Tutorials¶

Hands-on notebooks covering every part of CuratorKIT, from ingestion and cleaning, through LLM generation and adaptive recovery, to data hygiene. Each notebook runs standalone: open it on GitHub, or launch it directly in Google Colab.

#	Tutorial	What you'll learn	Links
01	Generate an SFT dataset from a PDF	Turn any PDF into instruction-following (Alpaca-format) training data, as QA, evolved-instruction, or chain-of-thought tasks, with hallucination and reward gating built in.	GitHub ·
02	Generate DPO preference pairs	Build chosen/rejected preference pairs from a PDF, with dual-scored gating that enforces quality contrast between the two answers.	GitHub ·
03	Generate GRPO rollouts	Two-stage pipeline: turn a PDF into question prompts, then generate multiple reward-scored rollouts per question for GRPO training.	GitHub ·
04	Ingest multiple sources	Merge three heterogeneous datasets (Alpaca, hh-rlhf, GSM8K) with per-source preprocessing functions, sample caps, deduplication, and stratified resampling.	GitHub ·
05	Clean and deduplicate a dataset	The simplest pipeline: read one dataset with format auto-detection, then deduplicate, clean, filter, and export.
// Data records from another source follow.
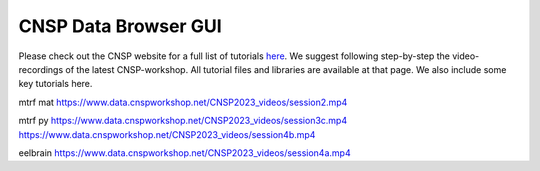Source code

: CNSP Data Browser GUI 
=====================

Please check out the CNSP website for a full list of tutorials `here <https://cnspworkshop.net/resources.html>`_.
We suggest following step-by-step the video-recordings of the latest CNSP-workshop. All tutorial files and libraries
are available at that page. We also include some key tutorials here.

.. raw:: html
	<p><b>First-time users – Encoding and decoding models, introduction to multivariate analysis</b><br/>Mick Crosse, Giorgia Cantisani, Stephanie Haro</p>
	<video width="80%" controls>
		<source src="https://www.data.cnspworkshop.net/CNSP2022_videos/session2a.mp4" type="video/mp4">
		<!--<source src="movie.ogg" type="video/ogg">-->
		Your browser does not support the video tag.
	</video>
	<br/><br/>
	
	
mtrf mat
https://www.data.cnspworkshop.net/CNSP2023_videos/session2.mp4


mtrf py
https://www.data.cnspworkshop.net/CNSP2023_videos/session3c.mp4
https://www.data.cnspworkshop.net/CNSP2023_videos/session4b.mp4

eelbrain
https://www.data.cnspworkshop.net/CNSP2023_videos/session4a.mp4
No LLM required.	GitHub ·
06	Adaptive recovery	Recover gate-rejected samples instead of discarding them, using inline diagnostic probes and a post-pipeline reward refiner.	GitHub ·
07	Adversarial generation	Use custom prompt templates to generate deliberately contaminated data (credentials, PII, toxic content) for stress-testing the hygiene gates.	GitHub ·
08	Data hygiene pipeline	Run `SecretsGate`, `PIIPseudonymizer`, and `ToxicityGate` over a contaminated dataset to catch secrets, pseudonymise PII, and reject toxic content with no LLM calls.	GitHub ·

Prefer plain scripts?¶

Script versions of these workflows live in examples/ — one file per workflow, with the required extras in each docstring.

What you'll need¶

No LLM required: notebooks 04, 05, and 08 run entirely locally and are the best place to start.
LLM endpoint required: notebooks 01-03, 06, and 07 need an OpenAI-compatible endpoint (a local vLLM or Ollama server, or any hosted API). Each notebook includes backend setup instructions.

Suggested learning path: start with 05 (cleaning and deduplication), move to 04 (multi-source ingestion), then work through generation (01-03), recovery (06), and hygiene (07-08).